By Steven J. Grisafi, PhD.
A biography of Karl Popper has reminded me of a story I learned as an undergraduate. A professor of mine voiced his opinion to our class that it was the misfortune of the Dutch people to have the renown of their two greatest scientists eclipsed by their contemporaries. He explained to us that Christian Huygens’ wave theory of light did not receive the recognition it warranted during Huygens’ lifetime because of the great authority bestowed upon the opinions of Isaac Newton. Although subsequent generations of scientists came to support Huygens’ wave theory, it was Newton’s corpuscular theory of light that many scientists supported simply because Newton himself proposed it.

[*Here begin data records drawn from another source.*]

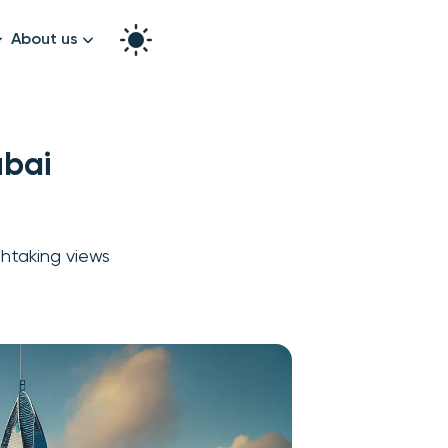
About us
How it works
Split the bill
Our story
ubai
Contact us
graphy
thtaking views
k!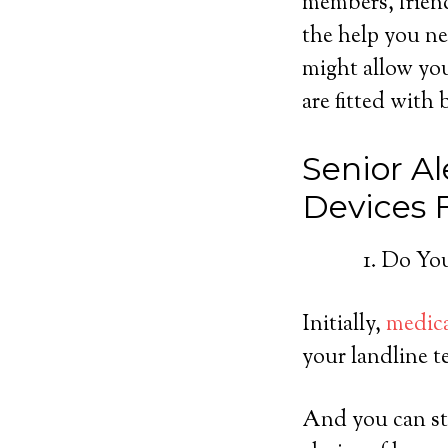
members, friend
the help you ne
might allow you
are fitted with 
Senior Al
Devices
Do You
Initially,
medica
your landline t
And you can sti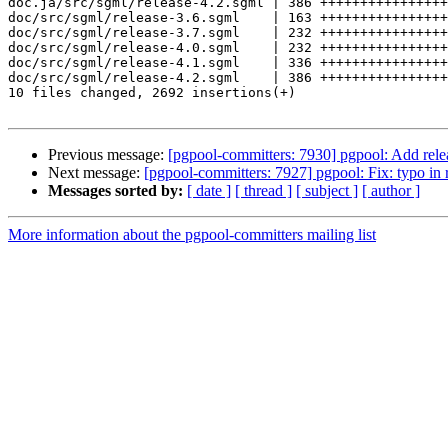
doc.ja/src/sgml/release-4.2.sgml | 386 ++++++++++++++++
doc/src/sgml/release-3.6.sgml    | 163 ++++++++++++++++
doc/src/sgml/release-3.7.sgml    | 232 ++++++++++++++++
doc/src/sgml/release-4.0.sgml    | 232 ++++++++++++++++
doc/src/sgml/release-4.1.sgml    | 336 ++++++++++++++++
doc/src/sgml/release-4.2.sgml    | 386 ++++++++++++++++
10 files changed, 2692 insertions(+)

Previous message:
[pgpool-committers: 7930] pgpool: Add rele
Next message:
[pgpool-committers: 7927] pgpool: Fix: typo in r
Messages sorted by:
[ date ]
[ thread ]
[ subject ]
[ author ]
More information about the pgpool-committers mailing list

With the advent of quantum mechanics we have come to recognize the dual nature of not just light, but also of matter, as having both wave and corpuscular character. The professor was one of several whom I noticed seemed to doubt the validity of Einstein’s theory of relativity. He went on to explain that Einstein’s prediction of the bending of light by gravity could have been made by Issac Newton. Of course, there are always “could have” and “should have” moments in everyone’s life. But I found the assertion in the Karl Popper biography, “that light is deflected towards solid bodies, confirmed by Eddington’s experiments in 1919” to be so typical of the constant reaffirmation the public receives regarding the validity of relativity theory that I felt I need to explain this example
further.
Regardless of whatever inaccuracies were made at the time of the measurement, Arthur Eddington’s measurement of the bending of starlight as it passed in the proximity of the Sun during a solar eclipse did confirm Einstein’s prediction. Our professor was asserting that such a calculation could be made using only Newton’s Laws of mechanics. The difficulty with Newton actually doing so himself was that he had no means by which to measure the mass of light. We believe our measurements indicate that the corpuscle of light, the photon, has no mass. Yet this fact should not deter Newton’s belief that gravity can deflect light. His experiments with the refraction of light provide all the insight one needs to recognize that gravity will bend light.
Although light has no mass, it has momentum. We know from quantum mechanics that the energy of a photon is the product of Planck’s constant with the frequency of the light. We also know that the momentum of the photon is the product of Planck’s constant with the wavelength of the light. Most people come to know Newton’s Second Law of Mechanics as force equals the product of mass with acceleration. Yet, the more general form of the law is that force equals the time rate of change of momentum. Since this relationship requires an understanding of the use of calculus, and most people do not learn calculus, most people learn the second law as f=ma. Newton believed that light was a particle. Yet he showed that light could be bent by a prism. Recognizing that the path of the light corpuscle had been bent, Newton could have understood that a force had been applied to cause a change in the momentum of the light. Perhaps it is the dispersal of white light into its component colors of the rainbow that distracts people’s attention to the fact that light is bent while passing through a prism because it is responding to a force acting upon it. So, let’s concentrate on another example of the refraction of light that almost everyone has seen.
If you have ever rowed a boat, or merely plunged a stick into water, you should have noticed that the oar appears bent as we look down at it in the water. The oar does not bend but the path the light takes traveling from the oar to our eyes does. So what force is it that causes this change in the momentum of light? The light is bent by the electromagnetic force exerted upon it by the molecules of water. Since the water molecules exert a slightly different force upon the photons than do the air molecules, within which we reside, we perceive the oar as bent. But it is not. This common example of light refraction is identical to the claim asserted in the Karl Popper biography and attributed to Einstein. We ought to recognize that the Sun does not have a sharp distinct boundary. Starlight passing through the corona of the Sun during a solar eclipse experiences not just the force of gravity from the Sun, but also the atomic and molecular forces of the particles within the Sun’s atmosphere. We recognize that there is the force of the solar wind caused by myriad particles ejected from the Sun’s corona and propelled towards the planets. So we know that starlight passing the Sun during a solar eclipse experiences much more than just the force of gravity.
Now the reader may be wondering: So who is the second Dutch scientist to suffer a fate similar to Christian Huygens? It was Hendrick Lorentz. Einstein’s general theory of relativity is built upon his special theory. His special theory of relativity is built upon the Lorentz transformations. Our teacher went on to explain, and I don’t know how he could have known this but the rumor persists, that Lorentz thought Einstein cheated. It was an incredibly laborious calculation for Lorentz to derive his transformations from Maxwell’s equations of electromagnetism. Einstein used simple geometric reasoning to propose the complicated forms of the transformations. Lorentz understood that his transformations meant abolition of Newton’s propositions of absolute time and space. Yet he was unwilling to take the bold step that Einstein took in suggesting that the transformations applied, not just to electromagnetic radiation, but to all forms of matter and energy. In due time Christian Huygens came to receive the recognition he deserved during his lifetime. Time will soon come for Hendrick Lorentz and we will recognize the virtue of his prudence.